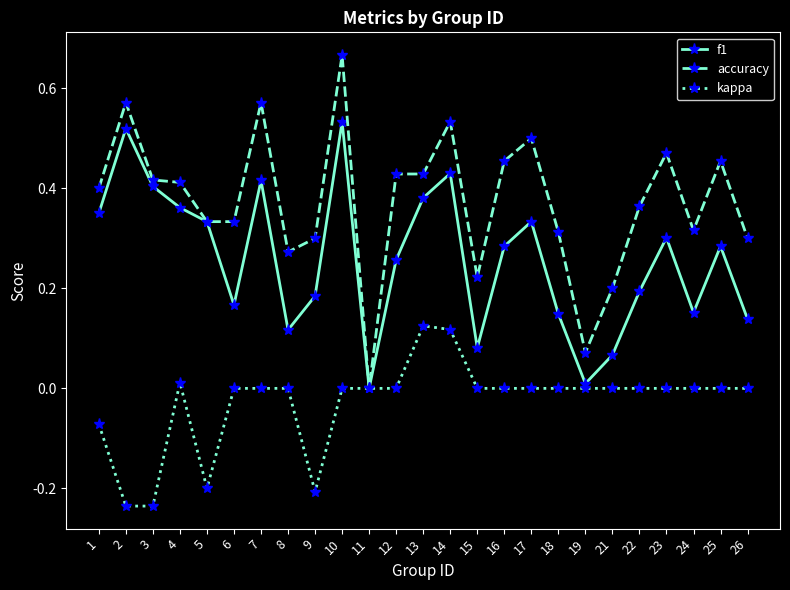

At which category does f1 reach its first local valley?

6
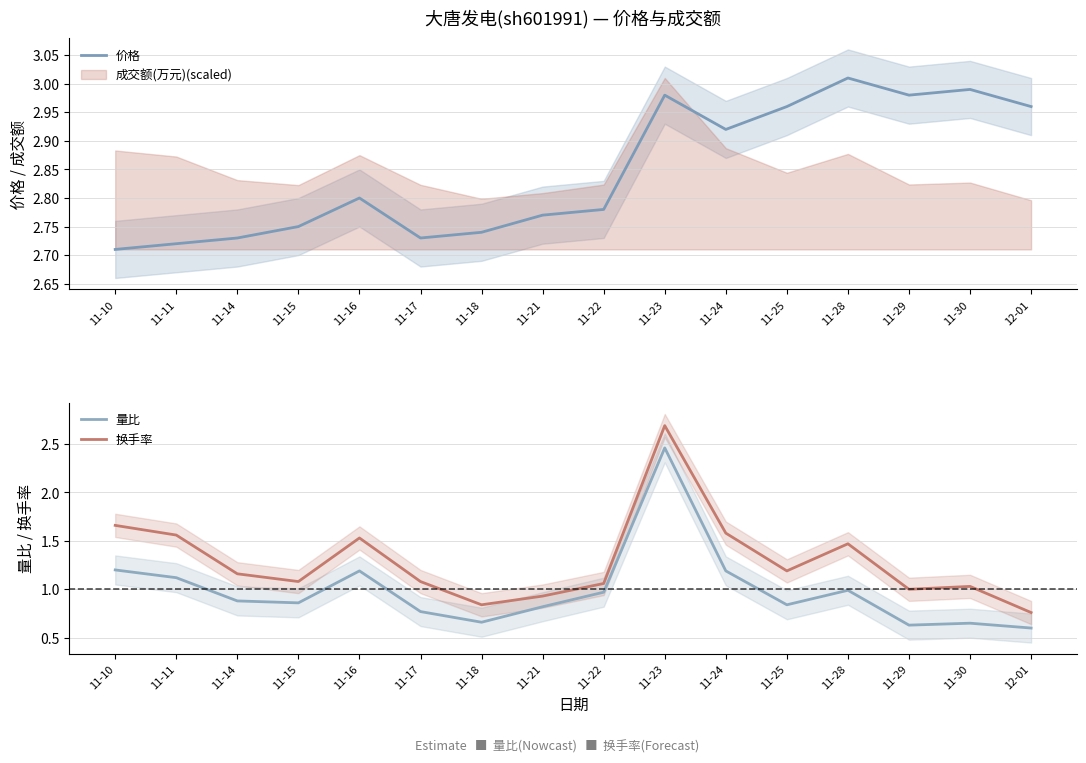

Rank the categories by 量比 value from highest to lowest.

11-23, 11-10, 11-16, 11-24, 11-11, 11-28, 11-22, 11-14, 11-15, 11-25, 11-21, 11-17, 11-18, 11-30, 11-29, 12-01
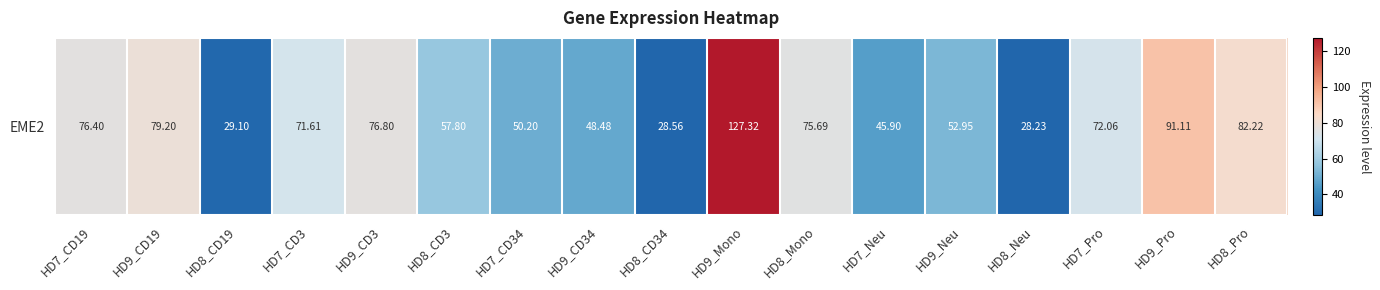

At which label is the value closest to 77?

HD9_CD3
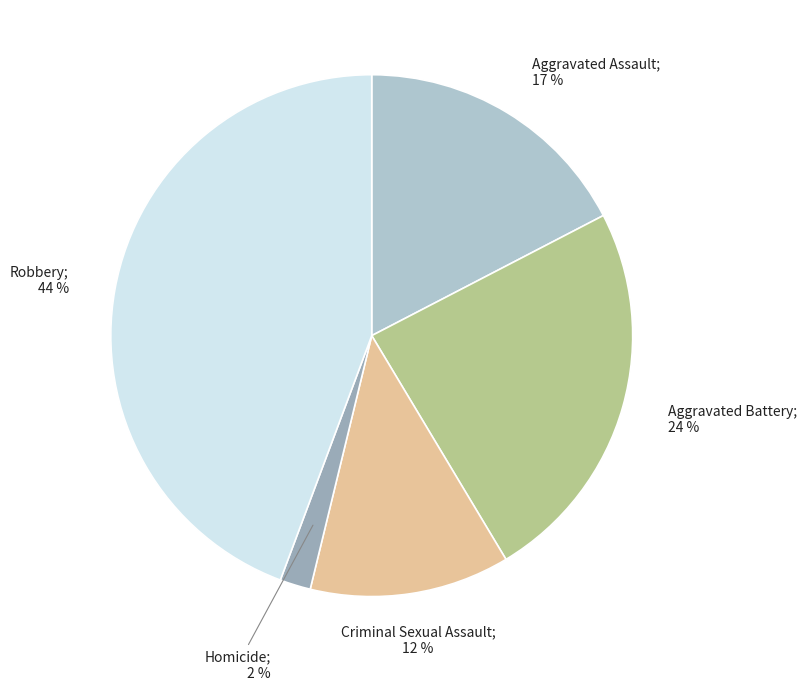

How many slices are in this pie chart?

5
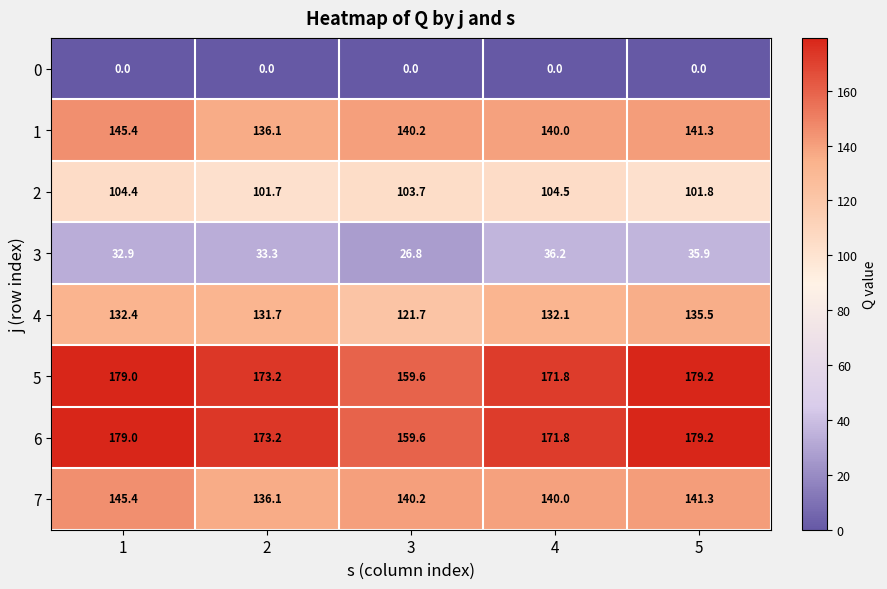

List the labels in order of 2 value, largest first.

4, 1, 3, 5, 2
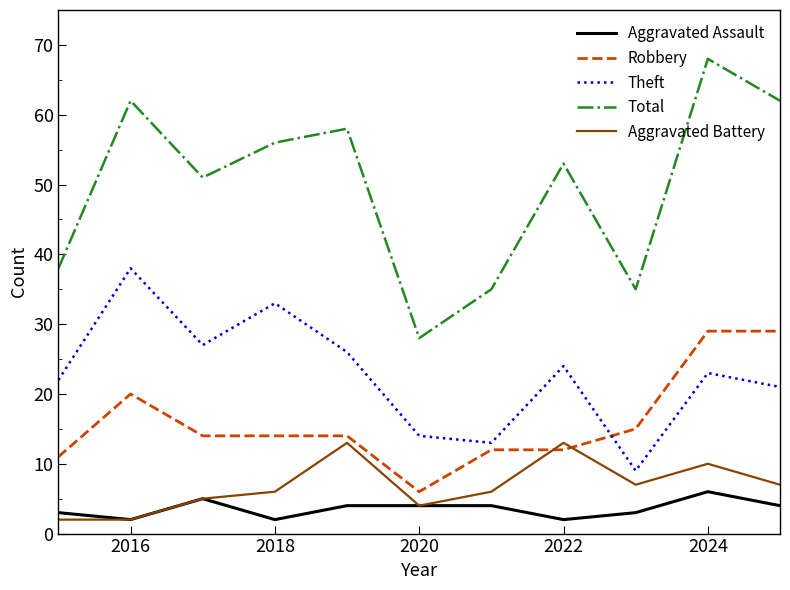

Reading right to left, transcribe all the data shown in this chart.

Aggravated Assault: 4	6	3	2	4	4	4	2	5	2	3
Robbery: 29	29	15	12	12	6	14	14	14	20	11
Theft: 21	23	9	24	13	14	26	33	27	38	22
Total: 62	68	35	53	35	28	58	56	51	62	38
Aggravated Battery: 7	10	7	13	6	4	13	6	5	2	2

Exercise objective
Turn every line of the records above into a JSON list of strings, one string per line, skipping blank lines and leaving out the picture lines.

Answer section
[
  "At which category does f1 reach its first local valley?",
  "6",
  "Rank the categories by 量比 value from highest to lowest.",
  "11-23, 11-10, 11-16, 11-24, 11-11, 11-28, 11-22, 11-14, 11-15, 11-25, 11-21, 11-17, 11-18, 11-30, 11-29, 12-01",
  "At which label is the value closest to 77?",
  "HD9_CD3",
  "How many slices are in this pie chart?",
  "5",
  "List the labels in order of 2 value, largest first.",
  "4, 1, 3, 5, 2",
  "Reading right to left, transcribe all the data shown in this chart.",
  "Aggravated Assault: 4\t6\t3\t2\t4\t4\t4\t2\t5\t2\t3",
  "Robbery: 29\t29\t15\t12\t12\t6\t14\t14\t14\t20\t11",
  "Theft: 21\t23\t9\t24\t13\t14\t26\t33\t27\t38\t22",
  "Total: 62\t68\t35\t53\t35\t28\t58\t56\t51\t62\t38",
  "Aggravated Battery: 7\t10\t7\t13\t6\t4\t13\t6\t5\t2\t2"
]